Pixel coordinate listings
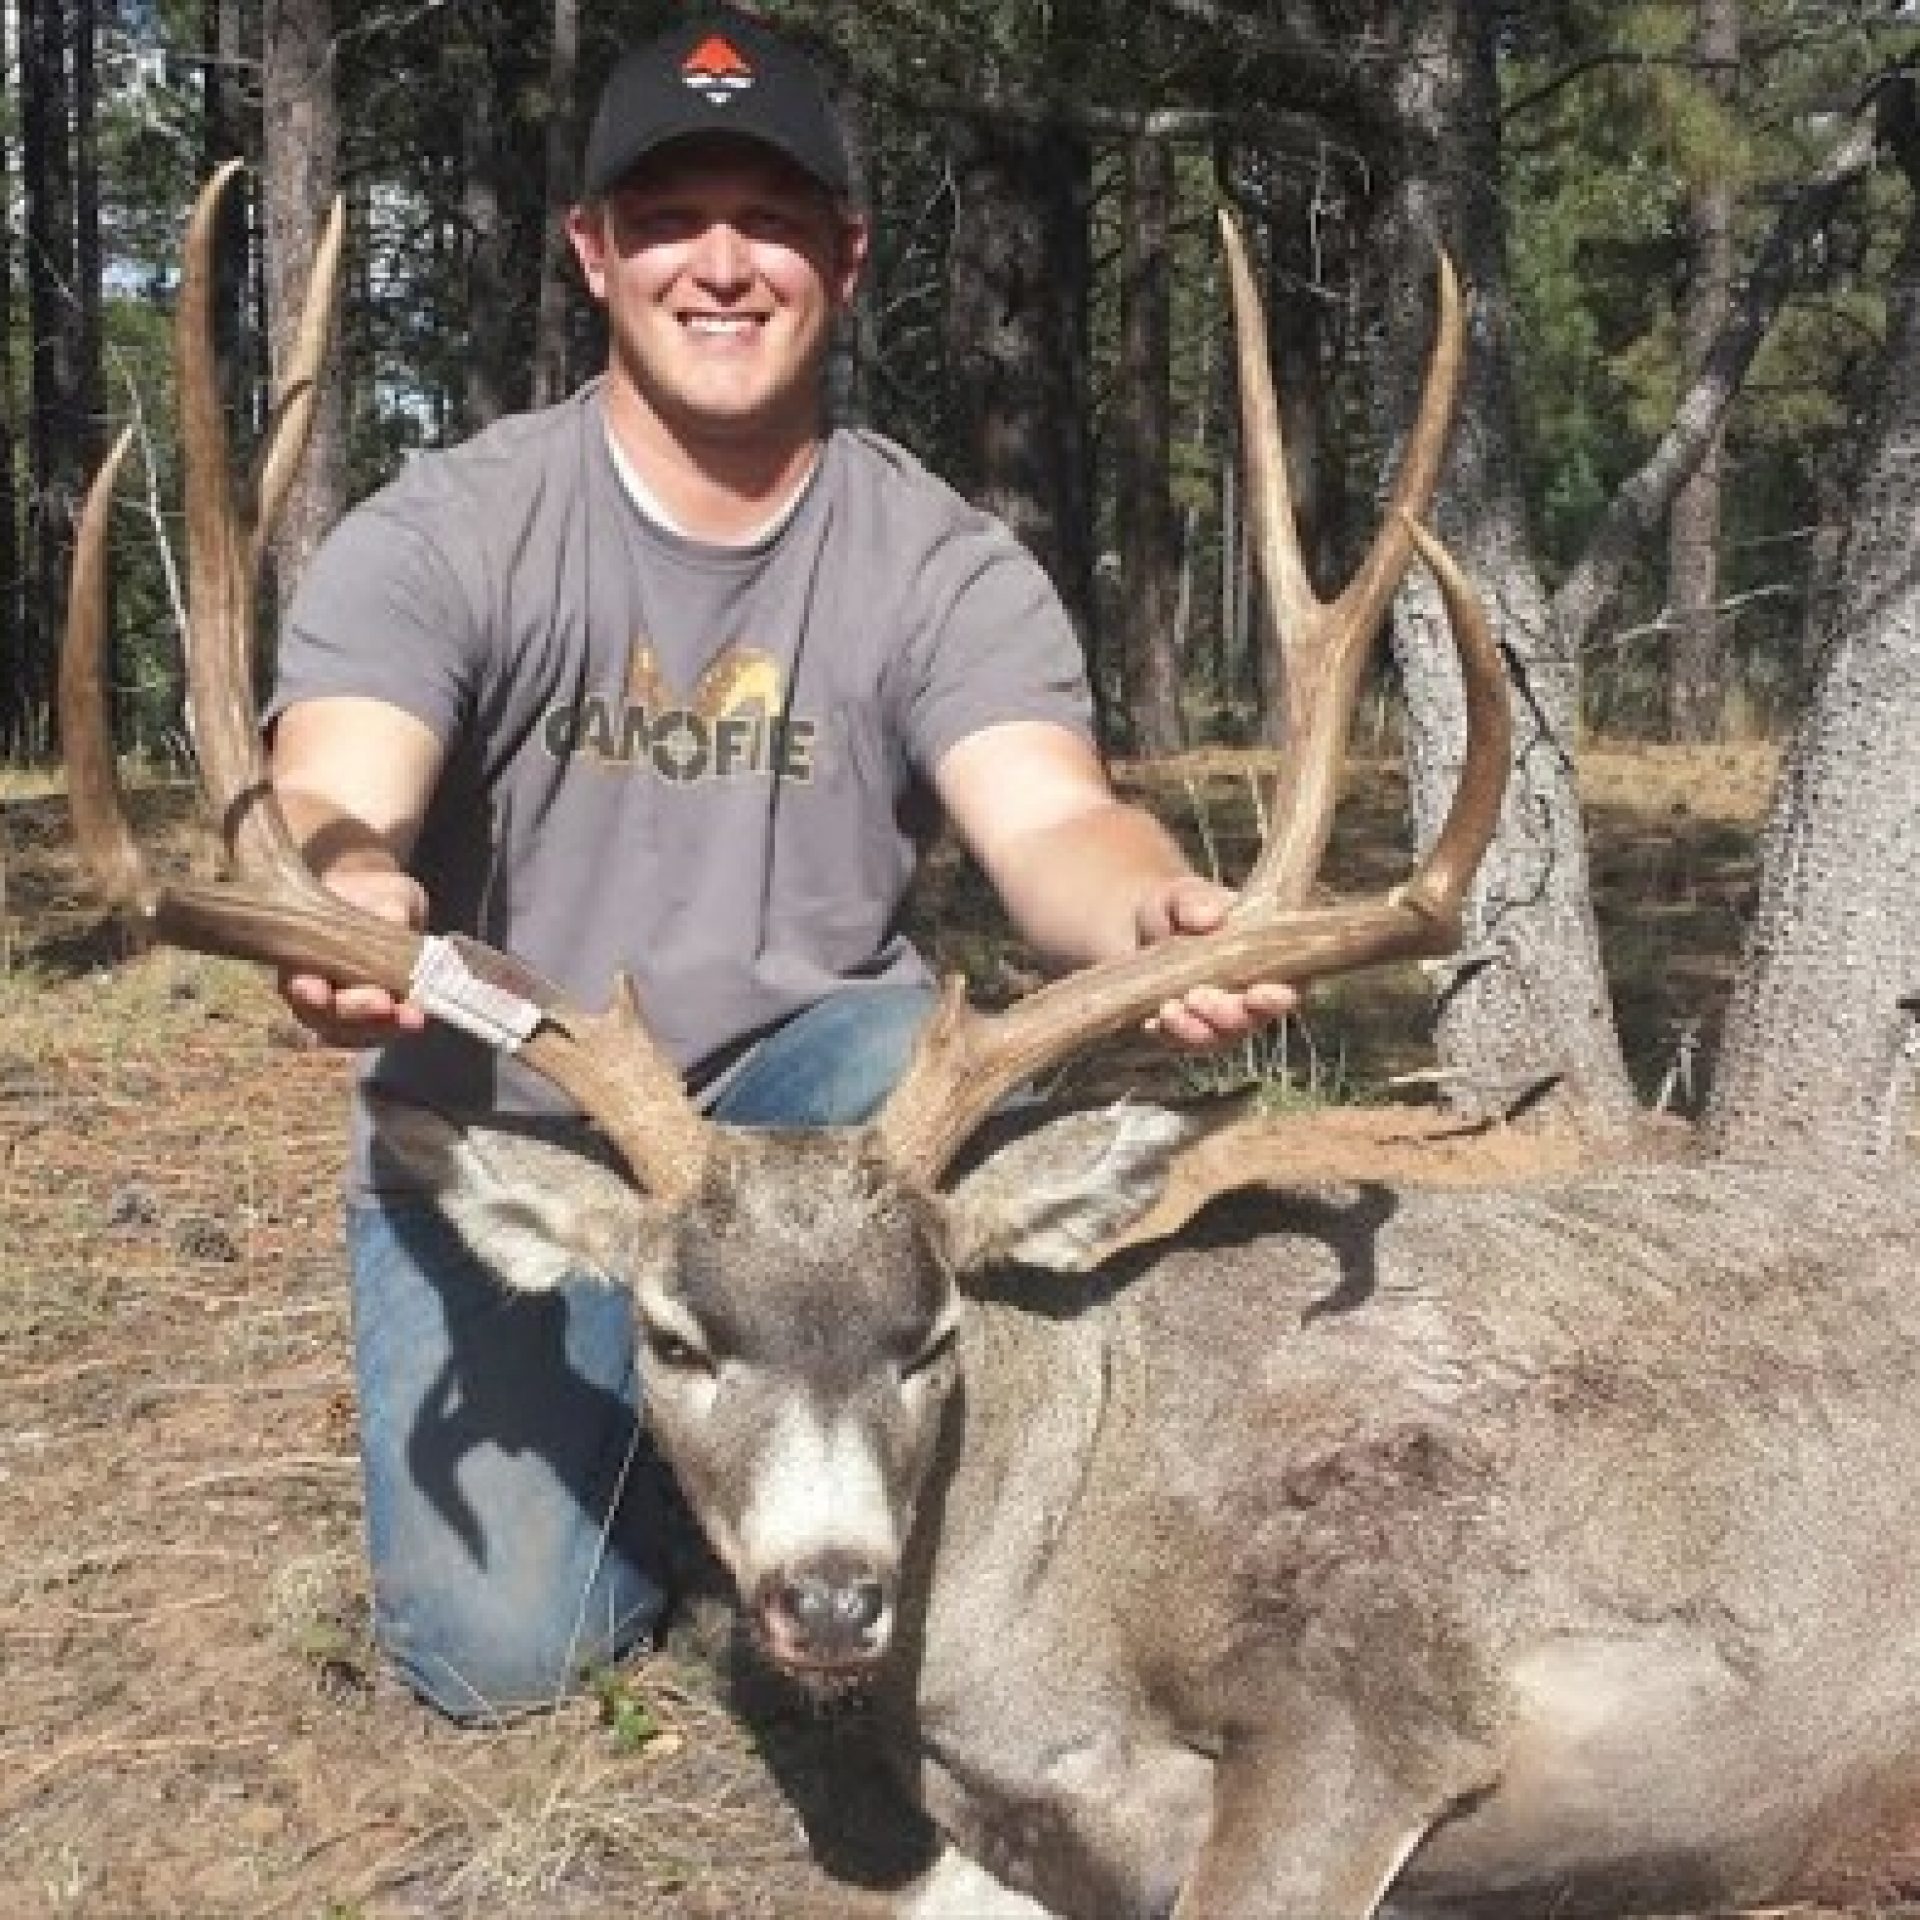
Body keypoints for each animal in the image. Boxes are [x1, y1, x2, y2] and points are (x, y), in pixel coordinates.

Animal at [62, 164, 1920, 1920]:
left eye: (933, 1333)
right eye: (673, 1337)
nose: (830, 1596)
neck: (1043, 1644)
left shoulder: (1380, 1696)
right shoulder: (1019, 1836)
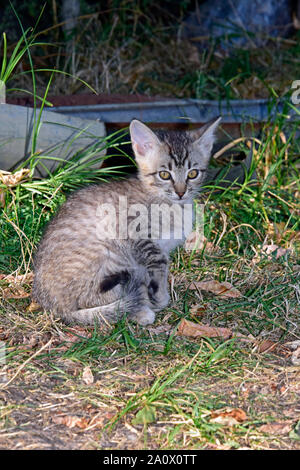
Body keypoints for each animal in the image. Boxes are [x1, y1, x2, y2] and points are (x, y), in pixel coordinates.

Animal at [32, 115, 220, 324]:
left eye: (193, 173)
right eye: (164, 175)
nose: (181, 192)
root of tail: (51, 306)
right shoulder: (139, 235)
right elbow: (159, 264)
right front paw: (160, 297)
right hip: (110, 251)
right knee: (90, 297)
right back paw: (137, 310)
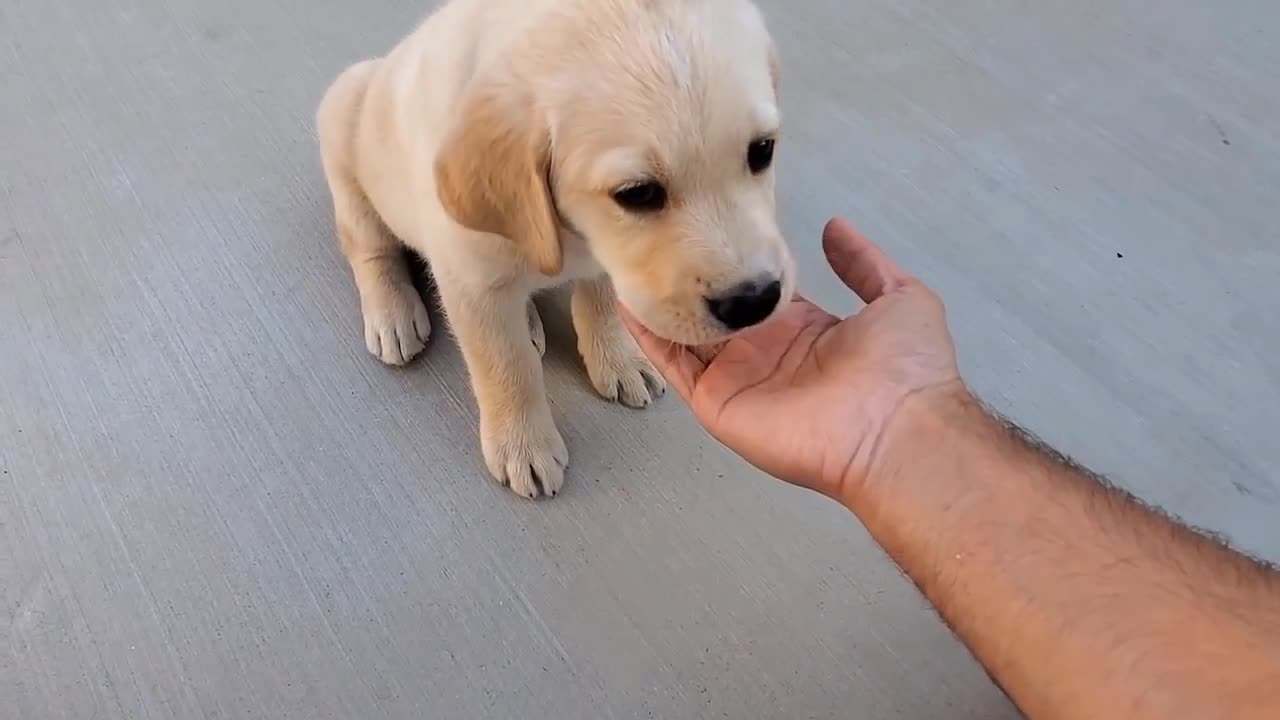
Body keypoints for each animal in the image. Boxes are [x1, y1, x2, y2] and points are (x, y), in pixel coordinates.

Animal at [317, 0, 788, 497]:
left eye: (762, 150)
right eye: (638, 193)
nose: (755, 301)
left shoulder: (605, 259)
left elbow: (600, 304)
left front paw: (618, 358)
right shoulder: (471, 284)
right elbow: (506, 364)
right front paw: (523, 445)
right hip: (343, 120)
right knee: (369, 244)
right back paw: (393, 313)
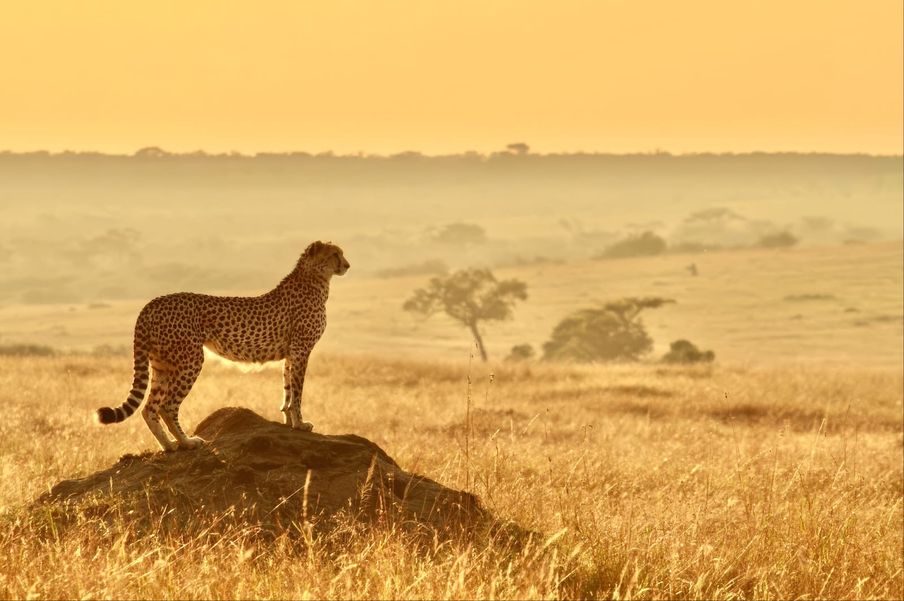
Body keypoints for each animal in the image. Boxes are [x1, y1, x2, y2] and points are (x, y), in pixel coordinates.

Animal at [95, 240, 350, 451]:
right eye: (335, 254)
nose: (347, 265)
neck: (315, 279)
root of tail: (152, 303)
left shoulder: (291, 354)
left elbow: (287, 389)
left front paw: (289, 421)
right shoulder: (301, 350)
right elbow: (297, 392)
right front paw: (300, 423)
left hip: (162, 364)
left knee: (149, 408)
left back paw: (168, 446)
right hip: (190, 360)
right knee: (167, 406)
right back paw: (187, 442)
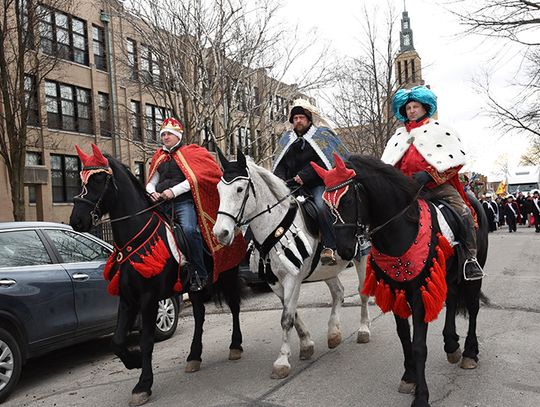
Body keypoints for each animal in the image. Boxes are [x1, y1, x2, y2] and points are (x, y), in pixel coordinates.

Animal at [69, 145, 243, 406]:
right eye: (81, 179)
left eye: (99, 179)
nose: (76, 220)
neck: (136, 237)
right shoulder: (127, 299)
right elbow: (116, 342)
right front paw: (133, 360)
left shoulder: (149, 298)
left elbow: (147, 340)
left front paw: (143, 384)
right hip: (195, 287)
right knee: (200, 315)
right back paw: (194, 356)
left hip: (228, 272)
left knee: (234, 305)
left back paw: (235, 346)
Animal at [212, 151, 372, 380]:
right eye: (218, 189)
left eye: (240, 189)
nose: (221, 233)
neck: (275, 224)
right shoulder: (274, 281)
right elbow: (292, 313)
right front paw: (306, 344)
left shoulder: (292, 278)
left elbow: (286, 318)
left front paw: (282, 362)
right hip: (327, 269)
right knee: (339, 293)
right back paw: (333, 333)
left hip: (360, 256)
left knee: (362, 292)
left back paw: (363, 330)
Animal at [310, 155, 488, 407]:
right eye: (325, 205)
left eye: (348, 199)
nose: (344, 250)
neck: (401, 231)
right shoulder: (396, 291)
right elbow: (404, 337)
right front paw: (409, 377)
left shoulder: (419, 293)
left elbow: (419, 345)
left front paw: (422, 396)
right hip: (448, 274)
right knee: (452, 299)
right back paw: (451, 344)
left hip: (472, 273)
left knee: (472, 307)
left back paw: (469, 353)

[Requirement] Would you reproduce the lines above, from the very first through the line containing "left shoulder: (1380, 1696)", exactly and without the pictures?

[Result of this exercise]
Body keypoints for each animal in the image. Boxes are [x1, y1, x2, y2] and points are (x, y), in pixel coordinates.

Animal at [62, 164, 1920, 1920]:
left eye: (933, 1333)
right eye: (673, 1337)
nose: (830, 1596)
neck: (1043, 1644)
left shoulder: (1380, 1696)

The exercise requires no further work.